Bölüm 1: Yolculukla Gelen

7 1 0
                                    

Yıllar Önce,

Emhis bölgesi ile Başkent Valori arasında bir yer...

...

Mesafeye rağmen görünen başkentin dış kalesi bir güneş gibi gözlerinde parlamıştı.

Uzun ve yorucu yolculuğun ardından hedeflerine az kaldığı için gerginlikleri azaldı.

Planladıkları gibi giderse dağdaki patikadan başkente ulaşmaları yarım günden daha az süreceği için geceyi sıcak yataklarında geçirebileceklerdi.

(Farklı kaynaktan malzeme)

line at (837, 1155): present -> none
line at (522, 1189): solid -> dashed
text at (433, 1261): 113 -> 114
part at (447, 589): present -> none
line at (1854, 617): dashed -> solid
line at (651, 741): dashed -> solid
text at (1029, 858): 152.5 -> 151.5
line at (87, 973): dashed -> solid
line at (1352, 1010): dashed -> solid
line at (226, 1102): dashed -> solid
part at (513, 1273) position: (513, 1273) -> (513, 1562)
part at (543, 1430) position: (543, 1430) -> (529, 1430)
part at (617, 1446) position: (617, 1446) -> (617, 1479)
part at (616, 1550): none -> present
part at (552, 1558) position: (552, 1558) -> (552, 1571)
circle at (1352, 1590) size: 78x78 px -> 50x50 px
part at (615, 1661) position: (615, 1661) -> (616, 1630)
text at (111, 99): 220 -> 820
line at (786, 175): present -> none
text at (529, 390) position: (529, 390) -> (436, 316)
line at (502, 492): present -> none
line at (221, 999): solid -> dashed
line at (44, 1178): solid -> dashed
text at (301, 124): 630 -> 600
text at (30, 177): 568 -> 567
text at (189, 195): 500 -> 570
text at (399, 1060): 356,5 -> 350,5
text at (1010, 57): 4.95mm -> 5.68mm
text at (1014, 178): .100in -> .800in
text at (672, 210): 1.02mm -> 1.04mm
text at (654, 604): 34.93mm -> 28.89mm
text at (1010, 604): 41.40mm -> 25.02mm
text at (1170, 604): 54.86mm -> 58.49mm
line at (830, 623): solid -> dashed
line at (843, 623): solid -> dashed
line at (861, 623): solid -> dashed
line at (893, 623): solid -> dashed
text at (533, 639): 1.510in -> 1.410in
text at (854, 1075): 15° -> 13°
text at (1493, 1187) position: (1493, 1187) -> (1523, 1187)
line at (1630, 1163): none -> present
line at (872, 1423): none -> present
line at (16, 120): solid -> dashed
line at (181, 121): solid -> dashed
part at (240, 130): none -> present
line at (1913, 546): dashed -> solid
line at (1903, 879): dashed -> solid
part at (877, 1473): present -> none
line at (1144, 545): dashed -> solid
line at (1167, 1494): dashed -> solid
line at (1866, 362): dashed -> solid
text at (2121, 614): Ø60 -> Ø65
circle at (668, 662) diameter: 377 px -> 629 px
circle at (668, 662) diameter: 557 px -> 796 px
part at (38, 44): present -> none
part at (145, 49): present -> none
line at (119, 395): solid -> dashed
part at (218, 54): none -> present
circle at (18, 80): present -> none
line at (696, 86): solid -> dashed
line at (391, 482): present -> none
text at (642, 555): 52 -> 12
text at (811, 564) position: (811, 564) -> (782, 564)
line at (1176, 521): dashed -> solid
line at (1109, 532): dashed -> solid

Rihim, malları taşıyan yük arabasının arkasındaki daha küçük bir arabada babası ve annesi ile yolculuk yapıyordu.

Yolculuk boyunca mola vermemeleri Rihim'in gelecekteki konforlu hayatını kalıcı bir pişikle mücadele etmeye zorlayacak gibiydi. Buna rağmen babasını ikna edememişti.

Babası, ailesi ve malların selameti arasında keskin bir seçim yaptı ve ailesinin bilhassa kızının yanında pişik olma tehlikesiyle yolculuk yaptığını görmezden geldi.

Onun tüccar kafası başına ilk defa dertler açmıyordu. Kar elde etmek için yaşaması bir nevi babasız büyümesinin yegane sebebiydi. Aralarında olması gereken ebeveyn-çocuk ilişkisi evlerine arada bir uğrayan yabancı bir figür ve ondan çekinen çocuktan öteye geçememişti. Hayatı boyunca o kadar uzaktaydı ki özlemle kurduğu kardeş hayalleri bile sayesinde çöp olmuştu. Bu işkoliklikle Rihim'in doğması bir mucize sayılırdı.

Tabi ki bir kardeşi olmuştu. Rihim büyüyüp kardeş istemediğine karar verdikten sonra ailesinden gelen ironik bir sürprizdi. Annesi ve babası düzelen ev ekonomisiyle beraber aşklarını tazelerlerken bakıcılık yapmak zorunda kaldığı yanında mışıl mışıl uyuyan çocuğa baktı. En azından tatlıydı.

Ah... babası yüzünden dertleri bitmiyordu.

Ama bu seferki acınasıydı. Ve kimseye söylemeye cüret edemeyecek kadar utanç verici.

Lanet olası pişik tehlikesi.

"Neden bu eziyeti çekmek zorundayım?"

"Akılsız başın kahrını beden çekermiş."

Bunalmış ve kırmızıya dönmüş yüzünü annesine çevirdi. Bu yolculuğa alışık olduğu için babası gibi rahat pamuk gömlek ve bol bir pantolon giymişti.

Böyle bir bilgiden yola çıkana kadar mahrum bırakılmasına inanamıyordu. Annesine gıpta ile baktı.

"Sadece bir buçuk günlük mesafede demiştin."

"Daha rahat kıyafetler giymeni tavsiye etmiştim."

"Ama nedenini hiç söylemedin."

"Annen ne zaman gereksiz bir şey söyledi? Kaç yaşına geldin."

Başkente taşınacakları için güzel şeyler giymek istemişti. İlk anlar da bir sıkıntı yoktu ancak hedeflerine yaklaştıkça hava ısınmış yolculuk için hazırladığı bavulu çöp olmuştu. Uzun yolculuğu ilk defa deneyimleyen biri olarak bu kadar gelişigüzel hazırlandığı için pişman olurken annesinin alaylı gülümsemesine takılı kaldı.

"Benim bu halde olmamdan zevk mi alıyorsun?"

Sıcaktan terlemiş, kıyafetinin parlak ve rahatsız eden kumaşı derisine yapışmıştı. Ufacık bir harekette tahriş eden bir sürtünmeye neden oluyordu. Yanakları utançtan değil sıcaktan isilik çıkarmışçasına al al olmuştu. Yüzüne hunharca salladığı yelpazeden kolu ağrıyordu. Arabanın içine penceredeki tülden üfleyen hava bile sıcaktı.